#### Requirement
Give the lines of the items, from the very start up to and including the line containing "Bleausard's Guest House", as a JSON list of strings with one string per line. Leave out any blank lines.

Data START

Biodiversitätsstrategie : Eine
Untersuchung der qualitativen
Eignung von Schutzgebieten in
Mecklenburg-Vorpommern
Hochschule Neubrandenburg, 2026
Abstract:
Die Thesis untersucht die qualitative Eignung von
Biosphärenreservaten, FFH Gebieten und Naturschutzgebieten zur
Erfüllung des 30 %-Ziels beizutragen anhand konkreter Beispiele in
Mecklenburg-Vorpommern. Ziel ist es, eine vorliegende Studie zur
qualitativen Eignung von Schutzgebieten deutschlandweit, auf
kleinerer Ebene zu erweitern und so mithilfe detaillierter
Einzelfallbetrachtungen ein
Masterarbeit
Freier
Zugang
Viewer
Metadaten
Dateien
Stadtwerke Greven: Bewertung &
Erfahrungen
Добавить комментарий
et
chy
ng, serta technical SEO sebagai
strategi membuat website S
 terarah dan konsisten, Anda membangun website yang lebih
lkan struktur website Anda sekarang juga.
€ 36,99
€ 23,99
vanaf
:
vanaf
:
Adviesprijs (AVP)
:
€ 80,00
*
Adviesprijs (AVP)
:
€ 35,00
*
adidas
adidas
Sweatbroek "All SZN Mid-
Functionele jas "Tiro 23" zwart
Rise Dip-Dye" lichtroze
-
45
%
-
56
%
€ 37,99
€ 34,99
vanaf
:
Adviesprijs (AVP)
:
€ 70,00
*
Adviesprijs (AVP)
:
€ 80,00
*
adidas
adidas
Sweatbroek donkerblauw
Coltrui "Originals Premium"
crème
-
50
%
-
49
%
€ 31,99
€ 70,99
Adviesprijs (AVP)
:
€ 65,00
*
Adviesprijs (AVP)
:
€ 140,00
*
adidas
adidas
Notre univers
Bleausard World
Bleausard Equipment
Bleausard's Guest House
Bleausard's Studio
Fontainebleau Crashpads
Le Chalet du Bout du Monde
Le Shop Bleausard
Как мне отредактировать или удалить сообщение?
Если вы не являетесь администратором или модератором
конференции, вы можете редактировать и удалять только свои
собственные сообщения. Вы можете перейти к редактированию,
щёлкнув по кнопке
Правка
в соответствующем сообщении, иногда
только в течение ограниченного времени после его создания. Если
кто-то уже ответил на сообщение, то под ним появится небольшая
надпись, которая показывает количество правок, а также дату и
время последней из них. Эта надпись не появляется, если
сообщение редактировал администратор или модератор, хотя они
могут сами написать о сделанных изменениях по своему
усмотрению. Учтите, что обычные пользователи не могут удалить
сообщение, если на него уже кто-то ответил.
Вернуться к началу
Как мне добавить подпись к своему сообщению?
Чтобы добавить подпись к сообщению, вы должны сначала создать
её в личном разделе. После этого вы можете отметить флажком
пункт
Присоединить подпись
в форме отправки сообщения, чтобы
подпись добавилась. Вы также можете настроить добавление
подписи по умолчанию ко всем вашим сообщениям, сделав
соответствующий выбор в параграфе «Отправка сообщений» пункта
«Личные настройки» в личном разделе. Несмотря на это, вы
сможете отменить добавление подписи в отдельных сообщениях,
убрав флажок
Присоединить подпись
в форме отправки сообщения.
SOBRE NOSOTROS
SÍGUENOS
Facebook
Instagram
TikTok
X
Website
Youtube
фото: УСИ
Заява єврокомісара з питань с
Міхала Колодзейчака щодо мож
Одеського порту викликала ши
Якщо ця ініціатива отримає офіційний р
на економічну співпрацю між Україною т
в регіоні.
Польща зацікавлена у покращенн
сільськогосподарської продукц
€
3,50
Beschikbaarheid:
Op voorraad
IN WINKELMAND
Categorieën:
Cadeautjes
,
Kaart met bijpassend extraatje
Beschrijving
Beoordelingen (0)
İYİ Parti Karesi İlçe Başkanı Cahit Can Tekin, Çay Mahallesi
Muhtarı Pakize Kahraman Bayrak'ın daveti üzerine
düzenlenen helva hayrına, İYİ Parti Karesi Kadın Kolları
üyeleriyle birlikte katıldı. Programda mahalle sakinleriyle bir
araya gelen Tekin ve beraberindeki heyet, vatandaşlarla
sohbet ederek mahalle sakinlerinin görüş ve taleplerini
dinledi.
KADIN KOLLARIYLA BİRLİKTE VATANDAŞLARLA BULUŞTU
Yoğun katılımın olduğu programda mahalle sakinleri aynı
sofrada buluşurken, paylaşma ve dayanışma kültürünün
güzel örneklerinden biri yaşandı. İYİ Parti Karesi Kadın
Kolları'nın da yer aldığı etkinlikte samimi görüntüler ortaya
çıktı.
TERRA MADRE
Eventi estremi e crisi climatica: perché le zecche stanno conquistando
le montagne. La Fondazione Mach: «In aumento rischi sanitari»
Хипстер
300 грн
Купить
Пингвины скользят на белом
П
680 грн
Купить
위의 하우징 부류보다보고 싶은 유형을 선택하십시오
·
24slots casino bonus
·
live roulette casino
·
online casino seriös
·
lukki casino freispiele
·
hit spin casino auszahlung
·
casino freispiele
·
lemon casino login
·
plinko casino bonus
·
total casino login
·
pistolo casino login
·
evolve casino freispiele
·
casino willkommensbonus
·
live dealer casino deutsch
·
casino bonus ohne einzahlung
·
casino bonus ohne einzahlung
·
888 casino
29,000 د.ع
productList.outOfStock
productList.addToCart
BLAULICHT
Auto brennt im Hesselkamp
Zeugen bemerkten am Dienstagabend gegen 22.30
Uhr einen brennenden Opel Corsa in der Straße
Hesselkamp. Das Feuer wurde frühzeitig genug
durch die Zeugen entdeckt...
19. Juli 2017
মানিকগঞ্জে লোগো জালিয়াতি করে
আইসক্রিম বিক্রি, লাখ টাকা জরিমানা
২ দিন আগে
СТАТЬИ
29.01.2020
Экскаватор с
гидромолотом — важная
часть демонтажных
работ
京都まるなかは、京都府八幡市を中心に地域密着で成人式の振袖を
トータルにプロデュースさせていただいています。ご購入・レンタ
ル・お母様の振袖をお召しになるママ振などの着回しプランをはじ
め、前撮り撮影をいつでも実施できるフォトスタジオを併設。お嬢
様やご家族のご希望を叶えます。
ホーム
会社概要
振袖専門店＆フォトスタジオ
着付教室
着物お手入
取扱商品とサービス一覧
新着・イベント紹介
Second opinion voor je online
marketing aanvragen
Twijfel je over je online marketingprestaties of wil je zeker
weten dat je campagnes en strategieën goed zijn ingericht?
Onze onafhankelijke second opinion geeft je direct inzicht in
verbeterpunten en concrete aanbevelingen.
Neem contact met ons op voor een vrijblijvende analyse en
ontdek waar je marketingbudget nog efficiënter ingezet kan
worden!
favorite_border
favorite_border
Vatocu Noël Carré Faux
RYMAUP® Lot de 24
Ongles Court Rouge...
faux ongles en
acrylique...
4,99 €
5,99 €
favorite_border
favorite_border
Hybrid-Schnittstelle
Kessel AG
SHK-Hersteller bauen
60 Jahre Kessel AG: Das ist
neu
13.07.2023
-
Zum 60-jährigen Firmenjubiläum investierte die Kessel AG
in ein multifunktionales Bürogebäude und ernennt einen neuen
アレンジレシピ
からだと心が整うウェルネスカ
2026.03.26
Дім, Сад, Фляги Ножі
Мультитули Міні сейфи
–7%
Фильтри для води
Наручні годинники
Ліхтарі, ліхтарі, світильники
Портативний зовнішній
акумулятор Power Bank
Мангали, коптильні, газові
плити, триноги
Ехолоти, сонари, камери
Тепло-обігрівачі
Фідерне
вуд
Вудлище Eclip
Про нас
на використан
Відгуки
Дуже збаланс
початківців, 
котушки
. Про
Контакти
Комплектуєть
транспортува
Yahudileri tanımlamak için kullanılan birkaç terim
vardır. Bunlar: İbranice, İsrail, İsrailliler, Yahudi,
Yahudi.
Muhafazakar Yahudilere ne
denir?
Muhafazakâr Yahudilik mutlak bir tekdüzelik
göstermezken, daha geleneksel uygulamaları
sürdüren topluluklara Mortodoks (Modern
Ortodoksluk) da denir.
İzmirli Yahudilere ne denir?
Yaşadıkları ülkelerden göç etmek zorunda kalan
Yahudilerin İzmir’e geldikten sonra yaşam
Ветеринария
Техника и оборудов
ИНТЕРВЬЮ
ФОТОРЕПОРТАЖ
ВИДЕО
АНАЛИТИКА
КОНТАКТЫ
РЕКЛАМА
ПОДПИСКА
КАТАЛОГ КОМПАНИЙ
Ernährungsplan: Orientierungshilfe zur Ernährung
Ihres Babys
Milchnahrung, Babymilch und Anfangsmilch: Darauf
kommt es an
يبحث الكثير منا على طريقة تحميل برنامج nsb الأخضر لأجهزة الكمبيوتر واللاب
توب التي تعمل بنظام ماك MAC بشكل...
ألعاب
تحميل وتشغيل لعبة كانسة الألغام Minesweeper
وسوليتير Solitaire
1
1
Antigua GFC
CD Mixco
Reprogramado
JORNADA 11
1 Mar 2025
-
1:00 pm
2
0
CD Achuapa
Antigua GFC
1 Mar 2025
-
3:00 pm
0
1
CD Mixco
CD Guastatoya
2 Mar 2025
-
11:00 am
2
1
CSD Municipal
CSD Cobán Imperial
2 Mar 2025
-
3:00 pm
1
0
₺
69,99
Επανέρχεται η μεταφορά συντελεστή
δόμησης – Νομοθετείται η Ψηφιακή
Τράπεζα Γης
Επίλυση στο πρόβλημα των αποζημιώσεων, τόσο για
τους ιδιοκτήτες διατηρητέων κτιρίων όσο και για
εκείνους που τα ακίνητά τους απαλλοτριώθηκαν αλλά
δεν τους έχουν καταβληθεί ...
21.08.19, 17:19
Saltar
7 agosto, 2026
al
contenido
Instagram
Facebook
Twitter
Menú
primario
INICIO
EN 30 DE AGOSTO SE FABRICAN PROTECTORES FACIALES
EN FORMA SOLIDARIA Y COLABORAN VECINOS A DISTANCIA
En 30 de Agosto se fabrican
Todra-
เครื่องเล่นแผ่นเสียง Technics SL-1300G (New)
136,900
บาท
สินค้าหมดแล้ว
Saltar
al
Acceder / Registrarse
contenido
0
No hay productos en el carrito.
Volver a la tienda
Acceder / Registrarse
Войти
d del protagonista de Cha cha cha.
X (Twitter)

Data END

#### Task response
[
  "Biodiversitätsstrategie : Eine",
  "Untersuchung der qualitativen",
  "Eignung von Schutzgebieten in",
  "Mecklenburg-Vorpommern",
  "Hochschule Neubrandenburg, 2026",
  "Abstract:",
  "Die Thesis untersucht die qualitative Eignung von",
  "Biosphärenreservaten, FFH Gebieten und Naturschutzgebieten zur",
  "Erfüllung des 30 %-Ziels beizutragen anhand konkreter Beispiele in",
  "Mecklenburg-Vorpommern. Ziel ist es, eine vorliegende Studie zur",
  "qualitativen Eignung von Schutzgebieten deutschlandweit, auf",
  "kleinerer Ebene zu erweitern und so mithilfe detaillierter",
  "Einzelfallbetrachtungen ein",
  "Masterarbeit",
  "Freier",
  "Zugang",
  "Viewer",
  "Metadaten",
  "Dateien",
  "Stadtwerke Greven: Bewertung &",
  "Erfahrungen",
  "Добавить комментарий",
  "et",
  "chy",
  "ng, serta technical SEO sebagai",
  "strategi membuat website S",
  " terarah dan konsisten, Anda membangun website yang lebih",
  "lkan struktur website Anda sekarang juga.",
  "€ 36,99",
  "€ 23,99",
  "vanaf",
  ":",
  "vanaf",
  ":",
  "Adviesprijs (AVP)",
  ":",
  "€ 80,00",
  "*",
  "Adviesprijs (AVP)",
  ":",
  "€ 35,00",
  "*",
  "adidas",
  "adidas",
  "Sweatbroek \"All SZN Mid-",
  "Functionele jas \"Tiro 23\" zwart",
  "Rise Dip-Dye\" lichtroze",
  "-",
  "45",
  "%",
  "-",
  "56",
  "%",
  "€ 37,99",
  "€ 34,99",
  "vanaf",
  ":",
  "Adviesprijs (AVP)",
  ":",
  "€ 70,00",
  "*",
  "Adviesprijs (AVP)",
  ":",
  "€ 80,00",
  "*",
  "adidas",
  "adidas",
  "Sweatbroek donkerblauw",
  "Coltrui \"Originals Premium\"",
  "crème",
  "-",
  "50",
  "%",
  "-",
  "49",
  "%",
  "€ 31,99",
  "€ 70,99",
  "Adviesprijs (AVP)",
  ":",
  "€ 65,00",
  "*",
  "Adviesprijs (AVP)",
  ":",
  "€ 140,00",
  "*",
  "adidas",
  "adidas",
  "Notre univers",
  "Bleausard World",
  "Bleausard Equipment",
  "Bleausard's Guest House"
]